On October 18th, Jessica Lyon poked me about an upcoming blog post she was preparing for Firestorm which would make mention of a 64-bit Windows build, offering me the opportunity to talk to her about it ahead of the announcement going public.
At the time, my schedule was such that I couldn’t get back to Jessica immediately, so by the time we did get things worked out, the official blog post announcing both the team’s immediate plans for their next release and the arrival of 64-bit flavour of the viewer had been published. However, this didn’t stop me from taking the opportunity to sit down with Jessica and members of the team at the Cheeky Tiramisu Café late one afternoon in order to find out more about the promised “Firestorm 64”.
64-bit versions of SL viewers have been in demand for a considerable period of time. There has been some degree of resistance to them in the past, although there are a number of developers and self-compilers who have produced their own 64-bit versions of one viewer or another. The resistance has been for many reasons; Windows viewers are already Large Address Aware, for example, allowing them to use the additional memory common to computers using the 64-bit version of the operating system, thus helping to negate one of the biggest reasons for developing a 64-bit build.
Given that 64-bit builds have been seen as potentially problematic in the past, I started by asking what had prompted the Firestorm team to decide to go ahead with one.
“Our Windows 64-bit code was developed by Nicky Dasmijn as a sort of side project she wanted to do to scratch an itch she had,” Jessica informed me. Nicky, who started-out contributing code to the project, is now the project’s Lead Developer. Sadly, she’s also a little camera-shy as well, and managed to successfully escape my conversation with the team, hence why her profile picture appears here.
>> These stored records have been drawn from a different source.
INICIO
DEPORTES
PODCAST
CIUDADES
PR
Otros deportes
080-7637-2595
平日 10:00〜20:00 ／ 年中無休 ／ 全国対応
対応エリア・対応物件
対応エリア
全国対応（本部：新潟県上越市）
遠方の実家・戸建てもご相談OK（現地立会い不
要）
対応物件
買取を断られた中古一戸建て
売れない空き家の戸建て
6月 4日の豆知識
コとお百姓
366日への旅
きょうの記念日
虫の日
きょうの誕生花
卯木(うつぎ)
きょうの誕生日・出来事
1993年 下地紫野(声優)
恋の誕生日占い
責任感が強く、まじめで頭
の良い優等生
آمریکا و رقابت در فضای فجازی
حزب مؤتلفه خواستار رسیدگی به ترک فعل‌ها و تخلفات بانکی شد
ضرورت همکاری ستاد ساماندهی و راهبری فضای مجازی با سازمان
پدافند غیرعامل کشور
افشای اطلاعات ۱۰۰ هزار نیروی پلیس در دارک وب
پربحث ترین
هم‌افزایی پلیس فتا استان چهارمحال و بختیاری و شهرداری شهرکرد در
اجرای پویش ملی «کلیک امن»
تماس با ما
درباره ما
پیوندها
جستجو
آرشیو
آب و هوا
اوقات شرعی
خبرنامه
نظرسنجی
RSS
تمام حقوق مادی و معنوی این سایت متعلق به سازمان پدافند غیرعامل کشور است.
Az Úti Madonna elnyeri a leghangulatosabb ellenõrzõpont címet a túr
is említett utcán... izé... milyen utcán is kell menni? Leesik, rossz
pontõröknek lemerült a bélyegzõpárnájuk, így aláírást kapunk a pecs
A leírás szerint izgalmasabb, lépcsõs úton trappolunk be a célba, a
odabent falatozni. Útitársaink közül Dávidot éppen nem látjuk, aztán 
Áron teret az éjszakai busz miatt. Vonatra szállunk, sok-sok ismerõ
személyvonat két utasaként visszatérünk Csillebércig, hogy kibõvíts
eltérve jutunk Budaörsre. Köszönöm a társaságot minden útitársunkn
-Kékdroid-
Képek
Jessica went on, “None of us were expecting her to drop the code into the repo when she did; but since she did, and since we had already decided to do a public beta, I figured, ‘Why not? Let’s get it out there in alpha form to see public reaction, and to see what the cost versus benefit might be’, neither of which we know for sure yet.”
I noted that when discussing 64-bit viewer builds at a recent Firestorm Q&A, there were concerns from the team about potential issues with maintenance, such as bugs and additional regressions, and for how it might negatively impact support were they ever to try for 64-bit viewer versions. I wondered what else had changed, other than Nicky working on the code herself, to persuade the team to push ahead on the 64-bit front.
“The expectation is that the 64-bit version won’t have different bugs than the 32-bit,” Jessica replied. “In fact the hope is that it may have better performance and fewer crashes, which if true, should actually take some load off our support team. But we don’t know for sure as we’ve only tested it on a dozen or so computers.”
I wondered if trying to offer a 64-bit version of a viewer might be the proverbial catch-22 / can of worms situation: the viewer needs to be put to public use in order to see what the response to it is like, but if it is put into public use, it’s going to be awfully hard to prevent it becoming an accepted and expected version of the viewer.
“Well, the feedback will determine whether we move forward with it, but I think chances are good,” Jessica said, before giving me a wry smile, “As for the can of worms; yes, we’ve opened it, and we’re not going to be able to get those worms back in it now. Folks are going to want it, many will want it even if there is no noticeable benefit.
“But other TPV’s are also working on 64-bit windows too, I spoke to Latif [Khalifa] from Singularity and found out he also has coded up Windows 64-bit for them. So to add another metaphor to the mix: the cat is out of the bag, and x64 for Windows is going to happen with or without us, and due to user demand it will likely become a standard presence going forward.”